-------- EXCERPT TO READ

The work of redesigning the Marine Corps is threat informed, concept based, and accountable to a campaign of learning. Strategic guidance calls for a Marine Corps able to survive and thrive inside contested spaces. Developed concepts are tested through experimentation and wargaming. Integrated planning teams study and analyze the concepts for validation and refinement. 

 

 
Marines Have Always Adapted

In every era, the Marine Corps has established a focus area for force development pertinent to national and naval strategy.  We have consistently retained the operational flexibility to conduct a wide variety of missions to meet national objectives. 

 

“If we fail to adapt, fail to innovate, fail to develop and grow, we will find ourselves forever reacting and struggling.  How do we adapt? When do we realize that the old models do not work anymore?"

– Gen (Ret) Tony Zinni in Leading the Charge.

----------------
-------- RECORDS SHOWN

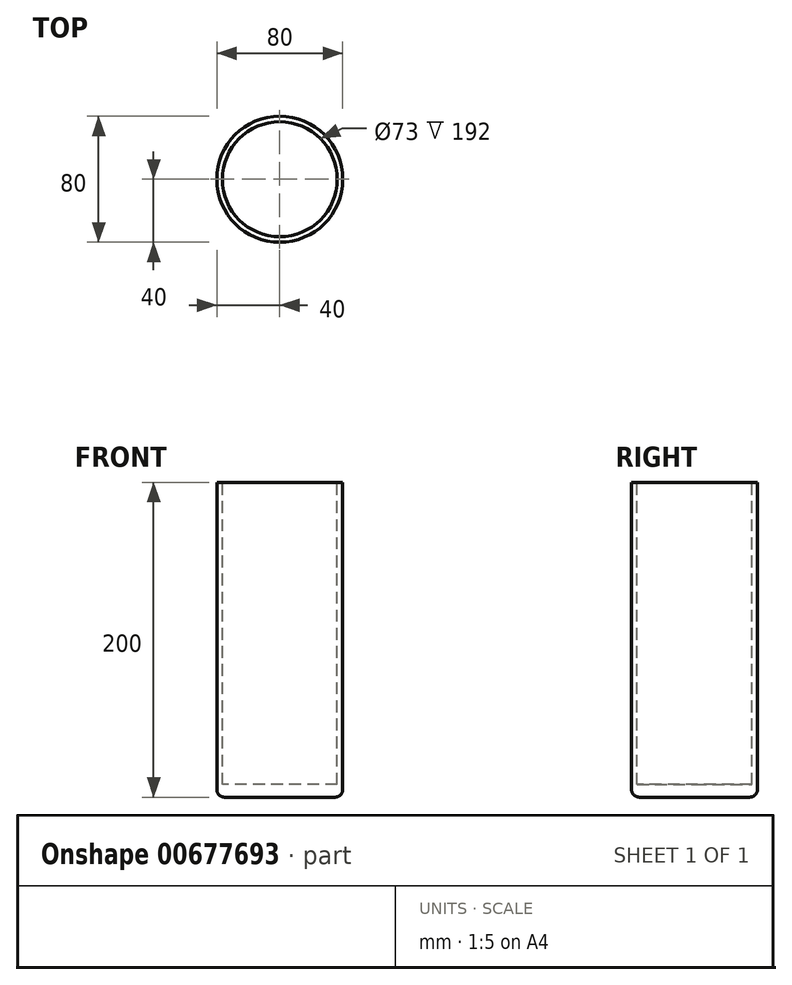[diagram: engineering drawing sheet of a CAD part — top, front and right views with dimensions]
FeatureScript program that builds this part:
annotation { "Feature Type Name" : "Feature", "Feature Type Description" : "" }
export const myFeature = defineFeature(function(context is Context, id is Id, definition is map)
    precondition{}
    {
        {
            var Q0;
            Q0=qCreatedBy(makeId("Top.planeOp"),FACE);
            var sketch = newSketch(context, id + "F0", { "sketchPlane" : qUnion([Q0])});
            skCircle(sketch, "E0", {"center": v(0, 0) * mm, "radius": 40 * mm});
            skSolve(sketch);
        }
        {
            var Q0;
            Q0=makeQuery(id+"F0.imprint","IMPRINT",FACE,{"disambiguationData":[TD([[makeQuery(id+"F0.imprint","IMPRINT",EDGE,{"derivedFrom":sQuery(id+"F0.wireOp",EDGE,"E0")}),1.0]])]});
            extrude(context, id + "F1", {"entities" : qUnion([Q0]), "depth" : 200 * mm, "offsetDistance" : 25 * mm});
        }
        {
            var Q0;
            Q0=makeQuery(id+"F1.opExtrude","CAP_EDGE",EDGE,{"disambiguationData":[OSD([sQuery(id+"F0.wireOp",EDGE,"E0")])],"isStart":true});
            fillet(context, id + "F2", {"entities" : qUnion([Q0]), "radius" : 5 * mm, "tangentPropagation" : true, "allowEdgeOverflow" : false});
        }
        {
            var Q0;
            Q0=makeQuery(id+"F1.opExtrude","CAP_FACE",FACE,{"disambiguationData":[OSD([sQuery(id+"F0.wireOp",EDGE,"E0")])],"isStart":false});
            var sketch = newSketch(context, id + "F3", { "sketchPlane" : qUnion([Q0])});
            skCircle(sketch, "E1", {"center": v(0, 0) * mm, "radius": 36.5 * mm});
            skSolve(sketch);
        }
        {
            var Q0;
            Q0=makeQuery(id+"F3.imprint","IMPRINT",FACE,{"disambiguationData":[TD([[makeQuery(id+"F3.imprint","IMPRINT",EDGE,{"derivedFrom":sQuery(id+"F3.wireOp",EDGE,"E1")}),1.0]])]});
            extrude(context, id + "F4", {"entities" : qUnion([Q0]), "operationType" : NewBodyOperationType.REMOVE, "oppositeDirection" : true, "depth" : 192 * mm, "offsetDistance" : 25 * mm});
        }
    });
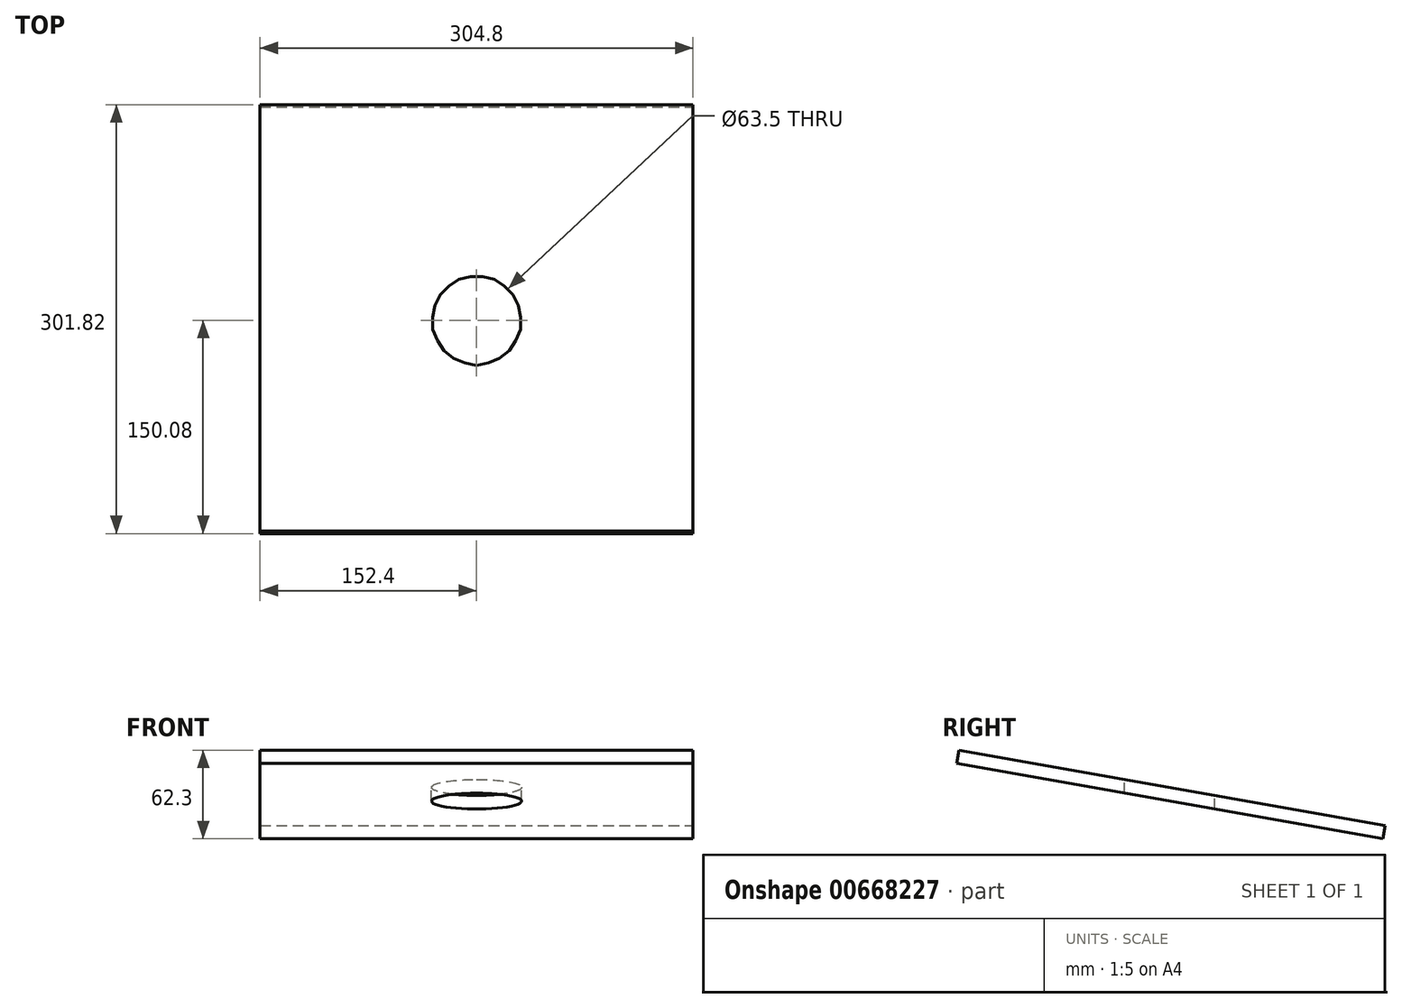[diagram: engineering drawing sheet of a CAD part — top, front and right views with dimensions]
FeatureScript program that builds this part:
annotation { "Feature Type Name" : "Feature", "Feature Type Description" : "" }
export const myFeature = defineFeature(function(context is Context, id is Id, definition is map)
    precondition{}
    {
        {
            var Q0;
            Q0=qCreatedBy(makeId("Top.planeOp"),FACE);
            var sketch = newSketch(context, id + "F0", { "sketchPlane" : qUnion([Q0])});
            skLineSegment(sketch, "E0", {"start": v(0, 0) * mm, "end": v(53.06, 0) * mm, "construction": true});
            skSolve(sketch);
        }
        {
            var Q0;
            Q0=sQuery(id+"F0.wireOp",EDGE,"E0");
            cPlane(context, id + "F1", {"entities" : qUnion([Q0]), "cplaneType" : CPlaneType.LINE_ANGLE, "offset" : 25 * mm, "angle" : 80 * degree, "width" : 150 * mm, "height" : 150 * mm});
        }
        {
            var Q0;
            Q0=qCreatedBy(id+"F1.planeOp",FACE);
            var sketch = newSketch(context, id + "F2", { "sketchPlane" : qUnion([Q0])});
            skLineSegment(sketch, "E1.bottom", {"start": v(-152.4, -152.4) * mm, "end": v(152.4, -152.4) * mm});
            skLineSegment(sketch, "E1.top", {"start": v(-152.4, 152.4) * mm, "end": v(152.4, 152.4) * mm});
            skLineSegment(sketch, "E1.left", {"start": v(-152.4, -152.4) * mm, "end": v(-152.4, 152.4) * mm});
            skLineSegment(sketch, "E1.right", {"start": v(152.4, -152.4) * mm, "end": v(152.4, 152.4) * mm});
            skLineSegment(sketch, "E2", {"start": v(-152.4, 152.4) * mm, "end": v(0, 0) * mm, "construction": true});
            skLineSegment(sketch, "E3", {"start": v(0, 0) * mm, "end": v(152.4, -152.4) * mm, "construction": true});
            skSolve(sketch);
        }
        {
            var Q0;
            Q0=makeQuery(id+"F2.imprint","IMPRINT",FACE,{"disambiguationData":[TD([[makeQuery(id+"F2.imprint","IMPRINT",EDGE,{"derivedFrom":sQuery(id+"F2.wireOp",EDGE,"E1.bottom")}),1.0]])]});
            extrude(context, id + "F3", {"entities" : qUnion([Q0]), "depth" : 9.52 * mm, "offsetDistance" : 25.4 * mm});
        }
        {
            var Q0;
            Q0=qCreatedBy(makeId("Top.planeOp"),FACE);
            var sketch = newSketch(context, id + "F4", { "sketchPlane" : qUnion([Q0])});
            skCircle(sketch, "E4", {"center": v(0, 0) * mm, "radius": 31.75 * mm});
            skSolve(sketch);
        }
        {
            var Q0;
            Q0 = qSketchRegion(id + "F4", true);
            extrude(context, id + "F5", {"entities" : qUnion([Q0]), "operationType" : NewBodyOperationType.REMOVE, "oppositeDirection" : true, "depth" : 25.4 * mm, "offsetDistance" : 25.4 * mm, "hasSecondDirection" : true, "secondDirectionOppositeDirection" : false, "secondDirectionDepth" : 25.4 * mm});
        }
    });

----------------

## WHAT YOU NEED TO DO
1) In the Marine Corps redesign excerpt, what are developed concepts tested through?
2) Transcribe the stretch of the Marine Corps redesign excerpt from "In every era, the" through "Leading the Charge.".

## SOLUTIONS BELOW
1) Experimentation and wargaming.

2)
In every era, the Marine Corps has established a focus area for force development pertinent to national and naval strategy.  We have consistently retained the operational flexibility to conduct a wide variety of missions to meet national objectives. 

 

“If we fail to adapt, fail to innovate, fail to develop and grow, we will find ourselves forever reacting and struggling.  How do we adapt? When do we realize that the old models do not work anymore?"

– Gen (Ret) Tony Zinni in Leading the Charge.